━━━ Records ━━━

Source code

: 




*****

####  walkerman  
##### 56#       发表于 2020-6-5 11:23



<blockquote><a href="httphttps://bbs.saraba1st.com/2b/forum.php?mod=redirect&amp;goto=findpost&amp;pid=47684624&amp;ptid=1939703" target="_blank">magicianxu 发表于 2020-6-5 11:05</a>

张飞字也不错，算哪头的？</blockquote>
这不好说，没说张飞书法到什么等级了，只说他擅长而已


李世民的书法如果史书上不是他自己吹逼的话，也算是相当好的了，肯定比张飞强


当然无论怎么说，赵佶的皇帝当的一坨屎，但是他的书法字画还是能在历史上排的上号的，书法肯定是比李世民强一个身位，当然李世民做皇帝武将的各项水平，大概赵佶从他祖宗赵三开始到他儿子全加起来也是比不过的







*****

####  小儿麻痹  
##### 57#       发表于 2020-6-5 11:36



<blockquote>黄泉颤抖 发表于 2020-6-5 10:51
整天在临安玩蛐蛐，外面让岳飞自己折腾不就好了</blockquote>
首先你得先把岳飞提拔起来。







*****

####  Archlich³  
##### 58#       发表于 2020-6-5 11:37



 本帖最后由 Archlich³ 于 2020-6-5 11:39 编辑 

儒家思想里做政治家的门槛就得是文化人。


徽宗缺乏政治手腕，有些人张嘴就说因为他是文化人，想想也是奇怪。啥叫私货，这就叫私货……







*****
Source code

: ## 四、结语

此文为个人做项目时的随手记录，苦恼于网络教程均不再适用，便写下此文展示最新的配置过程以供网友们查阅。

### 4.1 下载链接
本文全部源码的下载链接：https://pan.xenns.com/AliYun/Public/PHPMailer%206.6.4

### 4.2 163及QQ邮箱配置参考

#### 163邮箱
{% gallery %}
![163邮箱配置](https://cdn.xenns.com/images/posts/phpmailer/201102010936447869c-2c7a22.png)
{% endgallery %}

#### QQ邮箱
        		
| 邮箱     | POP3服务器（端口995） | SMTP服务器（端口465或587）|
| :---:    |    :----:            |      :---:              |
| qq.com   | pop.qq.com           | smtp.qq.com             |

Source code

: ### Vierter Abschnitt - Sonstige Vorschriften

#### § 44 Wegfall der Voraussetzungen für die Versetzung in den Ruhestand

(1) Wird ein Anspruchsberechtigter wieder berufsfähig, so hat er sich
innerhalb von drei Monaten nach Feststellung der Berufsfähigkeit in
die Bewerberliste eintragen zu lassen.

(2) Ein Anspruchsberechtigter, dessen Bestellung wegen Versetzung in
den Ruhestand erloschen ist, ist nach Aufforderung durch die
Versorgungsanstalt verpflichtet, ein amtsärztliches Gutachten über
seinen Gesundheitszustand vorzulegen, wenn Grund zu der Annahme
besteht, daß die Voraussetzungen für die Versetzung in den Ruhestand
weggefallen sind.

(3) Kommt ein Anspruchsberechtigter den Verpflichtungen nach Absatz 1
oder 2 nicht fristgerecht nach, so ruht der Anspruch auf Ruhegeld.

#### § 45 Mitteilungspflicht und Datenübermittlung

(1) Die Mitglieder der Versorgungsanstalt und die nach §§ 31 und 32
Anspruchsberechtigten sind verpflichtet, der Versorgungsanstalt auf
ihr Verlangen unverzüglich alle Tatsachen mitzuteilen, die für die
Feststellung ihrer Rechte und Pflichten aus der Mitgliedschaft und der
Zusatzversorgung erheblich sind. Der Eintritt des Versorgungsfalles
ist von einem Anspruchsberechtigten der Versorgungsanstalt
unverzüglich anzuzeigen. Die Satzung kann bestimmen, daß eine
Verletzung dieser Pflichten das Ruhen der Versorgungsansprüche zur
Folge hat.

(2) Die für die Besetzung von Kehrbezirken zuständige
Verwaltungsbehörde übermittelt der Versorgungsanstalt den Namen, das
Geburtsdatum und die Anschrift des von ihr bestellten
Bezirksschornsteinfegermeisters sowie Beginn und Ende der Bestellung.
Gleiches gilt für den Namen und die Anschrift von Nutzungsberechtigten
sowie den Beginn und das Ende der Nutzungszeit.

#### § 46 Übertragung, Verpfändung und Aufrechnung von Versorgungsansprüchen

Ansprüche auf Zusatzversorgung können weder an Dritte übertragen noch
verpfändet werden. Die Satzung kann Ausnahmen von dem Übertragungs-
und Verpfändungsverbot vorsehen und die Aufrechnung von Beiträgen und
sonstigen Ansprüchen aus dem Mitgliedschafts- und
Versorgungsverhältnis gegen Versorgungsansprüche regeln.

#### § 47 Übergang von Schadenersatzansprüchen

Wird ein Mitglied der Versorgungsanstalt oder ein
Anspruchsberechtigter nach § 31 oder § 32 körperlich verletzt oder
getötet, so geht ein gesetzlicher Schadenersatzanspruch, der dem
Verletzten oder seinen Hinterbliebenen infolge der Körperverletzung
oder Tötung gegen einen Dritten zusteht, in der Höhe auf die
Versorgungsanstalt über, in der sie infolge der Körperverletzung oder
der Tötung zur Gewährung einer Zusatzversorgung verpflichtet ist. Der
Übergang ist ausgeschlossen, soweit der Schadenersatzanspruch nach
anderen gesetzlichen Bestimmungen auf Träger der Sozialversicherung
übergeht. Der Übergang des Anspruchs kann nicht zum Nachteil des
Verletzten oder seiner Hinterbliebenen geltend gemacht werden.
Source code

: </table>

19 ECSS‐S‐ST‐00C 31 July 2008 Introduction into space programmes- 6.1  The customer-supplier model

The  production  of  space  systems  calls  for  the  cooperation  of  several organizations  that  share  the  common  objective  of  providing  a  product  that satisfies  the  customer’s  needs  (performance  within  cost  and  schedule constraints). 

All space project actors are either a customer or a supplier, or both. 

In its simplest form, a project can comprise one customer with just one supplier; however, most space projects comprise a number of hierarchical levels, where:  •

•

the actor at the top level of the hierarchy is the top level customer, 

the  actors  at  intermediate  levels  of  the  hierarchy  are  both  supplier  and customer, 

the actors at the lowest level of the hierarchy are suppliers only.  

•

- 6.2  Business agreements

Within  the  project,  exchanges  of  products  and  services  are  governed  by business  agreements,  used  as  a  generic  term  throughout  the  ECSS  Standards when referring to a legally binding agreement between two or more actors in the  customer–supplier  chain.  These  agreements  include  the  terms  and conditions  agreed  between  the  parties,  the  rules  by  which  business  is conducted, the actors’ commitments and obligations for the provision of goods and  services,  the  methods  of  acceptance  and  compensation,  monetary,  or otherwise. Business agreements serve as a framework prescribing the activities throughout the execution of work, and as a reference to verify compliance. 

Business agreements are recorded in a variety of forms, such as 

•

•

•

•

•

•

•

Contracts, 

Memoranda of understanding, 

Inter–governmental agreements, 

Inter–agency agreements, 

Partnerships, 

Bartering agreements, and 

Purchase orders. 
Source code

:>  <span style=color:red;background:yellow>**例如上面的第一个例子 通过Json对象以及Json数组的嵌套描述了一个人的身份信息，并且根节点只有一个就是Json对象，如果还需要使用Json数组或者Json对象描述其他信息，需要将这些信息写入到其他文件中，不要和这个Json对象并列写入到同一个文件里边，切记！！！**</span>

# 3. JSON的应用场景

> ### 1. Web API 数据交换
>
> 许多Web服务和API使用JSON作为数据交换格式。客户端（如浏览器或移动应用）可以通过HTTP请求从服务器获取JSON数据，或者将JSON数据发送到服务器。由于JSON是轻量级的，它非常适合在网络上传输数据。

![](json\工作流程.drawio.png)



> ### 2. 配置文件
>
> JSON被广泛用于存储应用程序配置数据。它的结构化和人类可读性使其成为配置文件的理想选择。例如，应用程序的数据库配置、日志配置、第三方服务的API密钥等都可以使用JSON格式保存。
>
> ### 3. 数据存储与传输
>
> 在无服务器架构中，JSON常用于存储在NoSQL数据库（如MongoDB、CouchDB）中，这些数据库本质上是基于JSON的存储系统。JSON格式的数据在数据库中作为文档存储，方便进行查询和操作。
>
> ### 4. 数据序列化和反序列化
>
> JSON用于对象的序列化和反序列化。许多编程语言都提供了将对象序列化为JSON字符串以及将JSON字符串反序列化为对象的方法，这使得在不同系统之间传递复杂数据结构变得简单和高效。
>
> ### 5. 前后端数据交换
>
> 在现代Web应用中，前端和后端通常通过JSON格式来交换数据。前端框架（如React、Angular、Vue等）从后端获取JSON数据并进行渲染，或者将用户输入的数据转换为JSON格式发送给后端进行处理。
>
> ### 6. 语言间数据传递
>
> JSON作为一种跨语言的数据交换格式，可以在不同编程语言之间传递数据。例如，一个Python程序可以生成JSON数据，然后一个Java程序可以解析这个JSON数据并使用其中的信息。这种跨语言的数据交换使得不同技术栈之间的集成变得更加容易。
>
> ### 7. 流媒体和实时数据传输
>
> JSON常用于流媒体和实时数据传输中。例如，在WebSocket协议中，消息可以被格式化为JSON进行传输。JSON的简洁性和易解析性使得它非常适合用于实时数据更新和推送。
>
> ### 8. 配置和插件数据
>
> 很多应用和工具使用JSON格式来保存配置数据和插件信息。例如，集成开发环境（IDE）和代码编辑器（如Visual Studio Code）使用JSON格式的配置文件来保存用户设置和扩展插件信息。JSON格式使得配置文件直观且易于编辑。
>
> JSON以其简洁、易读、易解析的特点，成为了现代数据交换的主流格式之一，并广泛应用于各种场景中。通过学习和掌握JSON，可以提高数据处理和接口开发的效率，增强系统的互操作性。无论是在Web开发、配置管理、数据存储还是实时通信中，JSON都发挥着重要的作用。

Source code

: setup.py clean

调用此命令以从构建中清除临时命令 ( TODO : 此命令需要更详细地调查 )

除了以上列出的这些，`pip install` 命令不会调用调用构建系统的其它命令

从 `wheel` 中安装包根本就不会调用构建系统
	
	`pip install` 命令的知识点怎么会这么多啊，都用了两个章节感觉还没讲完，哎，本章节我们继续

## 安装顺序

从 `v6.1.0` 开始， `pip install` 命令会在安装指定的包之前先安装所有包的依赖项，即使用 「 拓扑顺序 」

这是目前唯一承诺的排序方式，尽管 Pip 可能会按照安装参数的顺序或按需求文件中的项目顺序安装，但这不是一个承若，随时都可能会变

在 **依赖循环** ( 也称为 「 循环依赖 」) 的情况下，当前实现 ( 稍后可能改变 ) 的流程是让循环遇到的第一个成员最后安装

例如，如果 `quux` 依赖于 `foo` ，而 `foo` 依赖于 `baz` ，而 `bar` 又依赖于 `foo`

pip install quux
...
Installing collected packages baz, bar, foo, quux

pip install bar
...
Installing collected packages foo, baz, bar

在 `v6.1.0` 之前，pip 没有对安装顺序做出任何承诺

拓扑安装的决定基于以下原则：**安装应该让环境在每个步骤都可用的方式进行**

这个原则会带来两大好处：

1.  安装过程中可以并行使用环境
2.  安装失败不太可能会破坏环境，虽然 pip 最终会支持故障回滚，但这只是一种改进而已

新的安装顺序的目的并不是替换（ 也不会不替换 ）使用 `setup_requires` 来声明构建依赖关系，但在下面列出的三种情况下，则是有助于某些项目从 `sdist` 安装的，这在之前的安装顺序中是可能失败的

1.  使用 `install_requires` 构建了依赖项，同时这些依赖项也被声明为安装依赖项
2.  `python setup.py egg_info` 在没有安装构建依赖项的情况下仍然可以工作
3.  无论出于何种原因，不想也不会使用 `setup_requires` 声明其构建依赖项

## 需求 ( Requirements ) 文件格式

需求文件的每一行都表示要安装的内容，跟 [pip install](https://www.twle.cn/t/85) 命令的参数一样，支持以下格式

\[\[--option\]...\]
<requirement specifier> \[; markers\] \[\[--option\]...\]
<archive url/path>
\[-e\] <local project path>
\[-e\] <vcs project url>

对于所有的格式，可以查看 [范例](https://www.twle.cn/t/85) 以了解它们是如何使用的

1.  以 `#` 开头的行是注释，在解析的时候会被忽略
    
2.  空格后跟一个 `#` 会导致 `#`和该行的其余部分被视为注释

━━━

Assignment
Quote the listing word for word, beginning at its first line and ending at the line containing "这不好说，没说张飞书法到什么等级了，只说他擅长而已", with that final line included.

Reply
Source code

: 




*****

####  walkerman  
##### 56#       发表于 2020-6-5 11:23



<blockquote><a href="httphttps://bbs.saraba1st.com/2b/forum.php?mod=redirect&amp;goto=findpost&amp;pid=47684624&amp;ptid=1939703" target="_blank">magicianxu 发表于 2020-6-5 11:05</a>

张飞字也不错，算哪头的？</blockquote>
这不好说，没说张飞书法到什么等级了，只说他擅长而已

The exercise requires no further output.